We have professionals to handle every stage of the coding, billing, claim submission and collection process:

  • Our AAPC-certified coders apply the proper codes and modifiers including,
  • evaluation and management codes, 
  • payer-specific and outpatient therapy modifiers.
  • The charge team creates charges as per reimbursement rules. 
  • Our audit team ensures the accuracy of codes and charges.
  • Our payment posting team enters the payment against each patient’s account while resolving over/lower costs and denials as quickly as possible.
  • Our A/R team tracks and collects past due payments, thereby enhancing collections.
Rehabilitation in emergencies:

Natural hazards such as earthquakes or disease outbreaks and human- induced hazards including conflict, terrorism or industrial accidents can generate overwhelming rehabilitation needs due to injury or illness. They also simultaneously disrupt existing services and significantly impact on the most vulnerable populations and the weakest health systems.

While rehabilitation’s critical role in emergencies is recognized in clinical and humanitarian guidelines, it is considered as part of health system preparedness and early response. The result is that pre-existing limitations in rehabilitation services are magnified, health service delivery is less efficient, and people directly affected are at risk of increased impairment and disability.

The global need for rehabilitation:

Globally, about 2.4 billion people live with a health condition that benefits from rehabilitation. With changes taking place in the health and characteristics of the population worldwide, this estimated need for restoration will only increase in the coming years.

People live longer, with the number of people over 60 years of age-predicted to double by 2050, and more people living with chronic diseases such as diabetes, stroke and cancer. At the same time, the ongoing incidence of injury (such as a burn) and child developmental conditions (such as cerebral palsy) persist.
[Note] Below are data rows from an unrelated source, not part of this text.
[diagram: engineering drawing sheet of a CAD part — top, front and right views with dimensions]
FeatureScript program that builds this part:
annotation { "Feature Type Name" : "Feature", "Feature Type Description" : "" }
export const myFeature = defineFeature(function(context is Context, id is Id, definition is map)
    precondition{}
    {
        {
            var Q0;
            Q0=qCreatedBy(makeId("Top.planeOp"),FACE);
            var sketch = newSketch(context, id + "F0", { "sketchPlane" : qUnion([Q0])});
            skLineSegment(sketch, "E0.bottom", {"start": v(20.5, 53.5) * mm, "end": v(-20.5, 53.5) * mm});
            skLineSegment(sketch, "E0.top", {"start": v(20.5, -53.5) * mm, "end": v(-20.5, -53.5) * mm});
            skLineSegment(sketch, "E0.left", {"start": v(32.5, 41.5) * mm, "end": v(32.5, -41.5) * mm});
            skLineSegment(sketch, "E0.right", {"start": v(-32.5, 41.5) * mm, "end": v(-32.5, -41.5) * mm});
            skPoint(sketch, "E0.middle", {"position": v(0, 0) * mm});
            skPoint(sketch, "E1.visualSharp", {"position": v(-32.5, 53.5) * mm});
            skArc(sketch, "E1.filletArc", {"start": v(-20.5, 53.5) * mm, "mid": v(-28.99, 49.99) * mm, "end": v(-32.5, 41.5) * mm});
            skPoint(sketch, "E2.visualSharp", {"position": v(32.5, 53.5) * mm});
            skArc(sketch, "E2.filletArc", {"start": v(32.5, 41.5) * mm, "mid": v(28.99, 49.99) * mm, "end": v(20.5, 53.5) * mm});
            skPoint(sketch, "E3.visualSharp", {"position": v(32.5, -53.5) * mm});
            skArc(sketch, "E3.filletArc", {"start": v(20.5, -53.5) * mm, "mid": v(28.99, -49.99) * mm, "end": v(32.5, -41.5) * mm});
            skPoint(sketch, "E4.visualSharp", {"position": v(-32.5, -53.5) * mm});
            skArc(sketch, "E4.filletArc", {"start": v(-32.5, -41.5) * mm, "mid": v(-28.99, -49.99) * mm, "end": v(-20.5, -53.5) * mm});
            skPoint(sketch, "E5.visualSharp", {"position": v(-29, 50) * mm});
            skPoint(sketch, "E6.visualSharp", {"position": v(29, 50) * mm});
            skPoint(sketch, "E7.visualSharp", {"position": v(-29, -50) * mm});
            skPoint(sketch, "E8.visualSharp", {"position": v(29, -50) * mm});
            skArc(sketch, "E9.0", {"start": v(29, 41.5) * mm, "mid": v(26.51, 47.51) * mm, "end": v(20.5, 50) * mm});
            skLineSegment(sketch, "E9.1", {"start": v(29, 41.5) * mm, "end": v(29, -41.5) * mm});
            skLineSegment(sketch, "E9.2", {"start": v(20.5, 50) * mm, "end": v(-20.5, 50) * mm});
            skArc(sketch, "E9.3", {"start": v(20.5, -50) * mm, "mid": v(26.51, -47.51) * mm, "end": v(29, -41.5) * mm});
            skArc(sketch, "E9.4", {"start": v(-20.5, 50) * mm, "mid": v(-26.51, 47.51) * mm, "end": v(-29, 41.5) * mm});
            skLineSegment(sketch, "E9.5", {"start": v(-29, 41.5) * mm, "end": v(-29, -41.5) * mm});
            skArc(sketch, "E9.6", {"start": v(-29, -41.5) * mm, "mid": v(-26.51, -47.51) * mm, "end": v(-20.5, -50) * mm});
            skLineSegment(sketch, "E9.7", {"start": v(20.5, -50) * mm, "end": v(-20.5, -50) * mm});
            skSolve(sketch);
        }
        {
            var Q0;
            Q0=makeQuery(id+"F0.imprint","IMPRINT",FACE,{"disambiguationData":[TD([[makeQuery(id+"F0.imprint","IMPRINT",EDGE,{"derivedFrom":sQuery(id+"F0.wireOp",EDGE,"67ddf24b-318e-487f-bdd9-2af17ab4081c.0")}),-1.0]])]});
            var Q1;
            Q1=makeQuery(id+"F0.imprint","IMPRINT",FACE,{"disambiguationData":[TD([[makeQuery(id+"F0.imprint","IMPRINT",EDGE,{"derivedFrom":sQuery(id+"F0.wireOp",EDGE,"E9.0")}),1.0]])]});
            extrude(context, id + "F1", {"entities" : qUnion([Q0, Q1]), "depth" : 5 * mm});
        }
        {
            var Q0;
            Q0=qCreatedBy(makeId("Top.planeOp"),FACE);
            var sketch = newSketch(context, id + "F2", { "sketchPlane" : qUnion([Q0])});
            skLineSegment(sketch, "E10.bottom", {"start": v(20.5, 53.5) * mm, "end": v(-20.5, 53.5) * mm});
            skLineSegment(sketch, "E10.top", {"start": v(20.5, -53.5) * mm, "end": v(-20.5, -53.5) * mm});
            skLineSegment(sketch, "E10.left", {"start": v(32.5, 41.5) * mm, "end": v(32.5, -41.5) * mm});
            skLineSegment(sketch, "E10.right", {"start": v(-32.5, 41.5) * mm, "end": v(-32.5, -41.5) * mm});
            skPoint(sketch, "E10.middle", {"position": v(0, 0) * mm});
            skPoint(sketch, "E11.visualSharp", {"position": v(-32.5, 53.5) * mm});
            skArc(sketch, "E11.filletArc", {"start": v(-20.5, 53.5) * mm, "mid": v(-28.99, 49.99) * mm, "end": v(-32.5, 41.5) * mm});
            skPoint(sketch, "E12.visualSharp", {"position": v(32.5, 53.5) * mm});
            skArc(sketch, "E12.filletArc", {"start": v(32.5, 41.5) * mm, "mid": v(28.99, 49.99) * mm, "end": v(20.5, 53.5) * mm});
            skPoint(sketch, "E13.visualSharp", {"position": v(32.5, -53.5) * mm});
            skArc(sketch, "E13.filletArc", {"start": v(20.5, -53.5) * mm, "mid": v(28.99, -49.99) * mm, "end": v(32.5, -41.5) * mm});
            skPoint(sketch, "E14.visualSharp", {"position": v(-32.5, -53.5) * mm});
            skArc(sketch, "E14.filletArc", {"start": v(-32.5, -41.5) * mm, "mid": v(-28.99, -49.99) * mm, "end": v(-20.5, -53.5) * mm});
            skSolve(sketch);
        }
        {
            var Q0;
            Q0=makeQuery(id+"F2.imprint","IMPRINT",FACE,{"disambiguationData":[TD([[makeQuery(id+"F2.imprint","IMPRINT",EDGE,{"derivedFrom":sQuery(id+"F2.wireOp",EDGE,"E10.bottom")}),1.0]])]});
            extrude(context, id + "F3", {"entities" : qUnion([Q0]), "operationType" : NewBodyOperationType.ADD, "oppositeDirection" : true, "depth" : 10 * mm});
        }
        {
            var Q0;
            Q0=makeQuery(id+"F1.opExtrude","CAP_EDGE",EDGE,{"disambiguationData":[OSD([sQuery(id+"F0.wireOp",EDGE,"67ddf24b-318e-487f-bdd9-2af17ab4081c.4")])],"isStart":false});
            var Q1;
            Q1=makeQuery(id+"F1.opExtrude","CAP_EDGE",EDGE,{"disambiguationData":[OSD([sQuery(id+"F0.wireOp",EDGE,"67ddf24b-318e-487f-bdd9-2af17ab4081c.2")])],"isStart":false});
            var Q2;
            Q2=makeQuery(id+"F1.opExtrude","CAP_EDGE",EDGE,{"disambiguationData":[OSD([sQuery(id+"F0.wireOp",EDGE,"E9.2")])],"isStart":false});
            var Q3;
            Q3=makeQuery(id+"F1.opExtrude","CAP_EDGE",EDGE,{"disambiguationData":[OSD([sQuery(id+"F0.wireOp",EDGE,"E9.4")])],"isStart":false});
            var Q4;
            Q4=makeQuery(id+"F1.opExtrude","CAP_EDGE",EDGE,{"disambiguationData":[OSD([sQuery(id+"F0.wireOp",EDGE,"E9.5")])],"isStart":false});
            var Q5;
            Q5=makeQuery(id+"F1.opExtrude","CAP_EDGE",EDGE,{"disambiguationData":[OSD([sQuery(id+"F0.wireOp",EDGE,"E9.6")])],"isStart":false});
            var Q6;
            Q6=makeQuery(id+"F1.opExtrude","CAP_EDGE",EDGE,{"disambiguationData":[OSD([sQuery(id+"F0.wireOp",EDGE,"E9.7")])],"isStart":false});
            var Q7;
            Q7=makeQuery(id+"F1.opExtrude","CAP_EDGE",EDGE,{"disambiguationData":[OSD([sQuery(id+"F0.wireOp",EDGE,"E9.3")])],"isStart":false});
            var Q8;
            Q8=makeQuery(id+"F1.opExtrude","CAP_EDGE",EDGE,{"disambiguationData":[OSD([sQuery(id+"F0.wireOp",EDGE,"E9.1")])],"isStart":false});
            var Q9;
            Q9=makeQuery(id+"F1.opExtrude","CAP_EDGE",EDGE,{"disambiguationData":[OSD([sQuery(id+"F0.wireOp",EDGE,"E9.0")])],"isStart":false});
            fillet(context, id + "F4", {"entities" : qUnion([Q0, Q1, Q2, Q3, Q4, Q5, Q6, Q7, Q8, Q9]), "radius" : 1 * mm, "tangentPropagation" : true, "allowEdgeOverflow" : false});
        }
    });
These health conditions can impact an individual’s functioning and link to increased levels of disability, for which rehabilitation can be beneficial.

Global rehabilitation needs continue to be unmet due to multiple factors, including:

  • Lack of prioritization, funding, policies and plans for rehabilitation at a national level.
  • Lack of available rehabilitation services outside urban areas and long waiting times.
  • Lack of trained rehabilitation professionals, with less than ten skilled practitioners per 1 million population in many low- and middle-income settings.
  • Lack of resources, including assistive technology, equipment and consumables.
  • We need more research and data on rehabilitation.
  • Lack of Ineffective and under-utilized referral pathways to rehabilitation.

eClaim Solutions for Rehabilitation Therapy Billing Services in USA

We understand all the categories and types of therapy billing services that require medical insurance reimbursements. With our professionals that are well versed in rehabilitation medical insurance, we streamline your revenue cycle management.